Variable	Description
`KIWI_LANGUAGE`	Override language (`en`, `ru`, etc.)
`KIWI_TTS_PROVIDER`	Override TTS provider (`kokoro`, `piper`, `qwen3`, `elevenlabs`)
`KIWI_ELEVENLABS_API_KEY`	ElevenLabs API key
`RUNPOD_API_KEY`	RunPod API key (Qwen3-TTS serverless)
`RUNPOD_TTS_ENDPOINT_ID`	RunPod endpoint ID
`KIWI_TELEGRAM_BOT_TOKEN`	Telegram bot token (voice security)
`KIWI_TELEGRAM_CHAT_ID`	Telegram chat ID for approvals
`KIWI_WAKE_ENGINE`	Override wake word engine (`text`, `openwakeword`)

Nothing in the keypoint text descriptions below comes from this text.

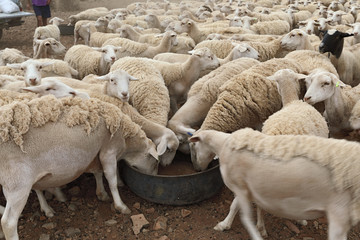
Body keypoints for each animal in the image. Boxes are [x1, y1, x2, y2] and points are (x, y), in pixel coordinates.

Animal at [0, 94, 159, 239]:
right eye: (156, 162)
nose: (155, 176)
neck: (127, 139)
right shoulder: (109, 150)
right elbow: (111, 180)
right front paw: (121, 206)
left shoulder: (96, 154)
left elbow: (97, 173)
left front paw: (101, 193)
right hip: (18, 183)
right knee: (8, 223)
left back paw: (47, 208)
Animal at [188, 127, 360, 240]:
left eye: (194, 146)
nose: (197, 169)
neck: (223, 144)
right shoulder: (243, 187)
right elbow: (234, 206)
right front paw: (225, 224)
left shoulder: (240, 187)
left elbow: (245, 217)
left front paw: (256, 233)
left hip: (340, 212)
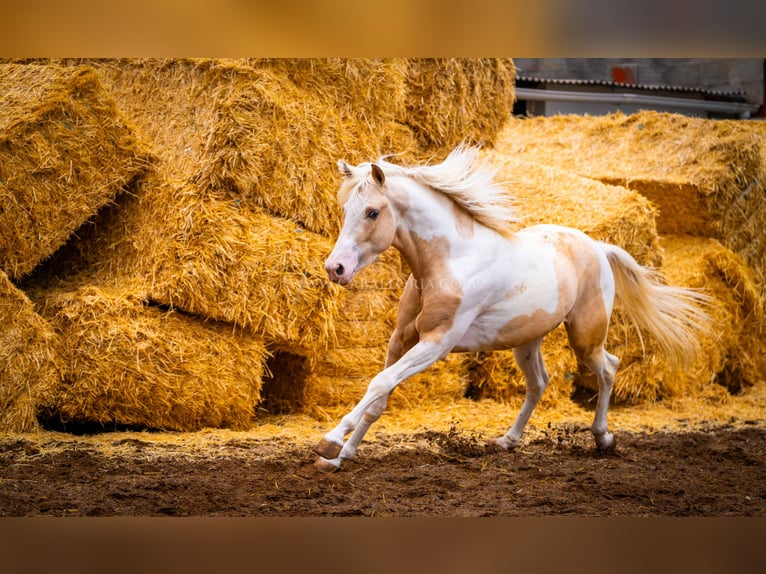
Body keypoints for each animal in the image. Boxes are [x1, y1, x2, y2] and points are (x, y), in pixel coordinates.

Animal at [314, 146, 712, 474]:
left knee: (609, 368)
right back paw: (508, 440)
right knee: (539, 383)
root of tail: (598, 247)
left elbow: (380, 383)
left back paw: (603, 438)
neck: (449, 261)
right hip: (527, 341)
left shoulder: (436, 343)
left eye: (372, 212)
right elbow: (378, 397)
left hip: (585, 337)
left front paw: (329, 443)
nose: (336, 268)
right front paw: (339, 457)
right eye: (346, 210)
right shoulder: (401, 338)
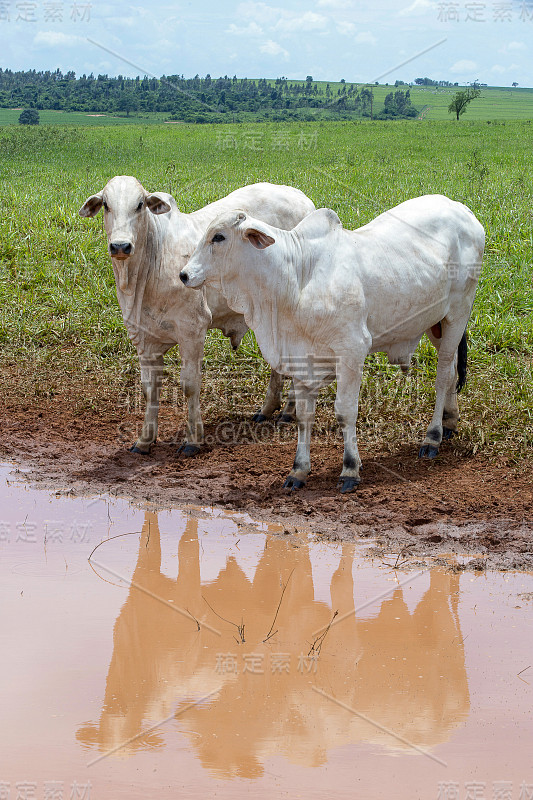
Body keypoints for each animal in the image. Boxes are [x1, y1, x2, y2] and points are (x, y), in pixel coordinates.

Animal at [78, 181, 312, 456]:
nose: (120, 246)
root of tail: (300, 196)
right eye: (106, 204)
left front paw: (193, 439)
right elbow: (149, 390)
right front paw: (145, 440)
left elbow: (189, 386)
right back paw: (270, 409)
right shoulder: (143, 338)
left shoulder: (192, 331)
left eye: (140, 204)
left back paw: (287, 411)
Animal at [181, 197, 484, 490]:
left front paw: (350, 469)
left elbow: (345, 412)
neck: (297, 278)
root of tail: (462, 209)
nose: (184, 275)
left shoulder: (352, 351)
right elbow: (304, 416)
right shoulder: (300, 358)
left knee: (443, 374)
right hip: (437, 323)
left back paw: (432, 437)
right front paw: (298, 470)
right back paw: (449, 421)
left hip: (458, 312)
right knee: (453, 369)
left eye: (218, 237)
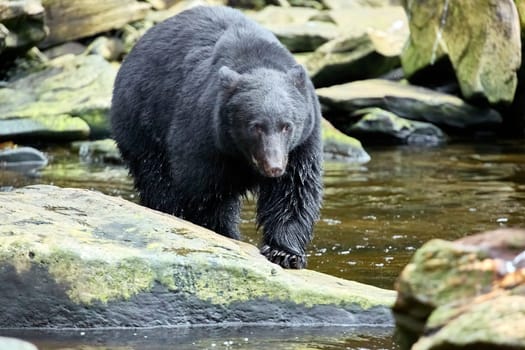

`KIWI_WAKE_MODEL`	Override OpenWakeWord model
`KIWI_WAKE_THRESHOLD`	Override detection threshold
`KIWI_STT_ENGINE`	Override STT engine (`faster-whisper`, `mlx-whisper`)
`KIWI_FFMPEG_PATH`	Custom FFmpeg path
`KIWI_DEBUG`	Enable debug logging
`LLM_MODEL`	Override LLM model

See .env.example in the repository for the full list.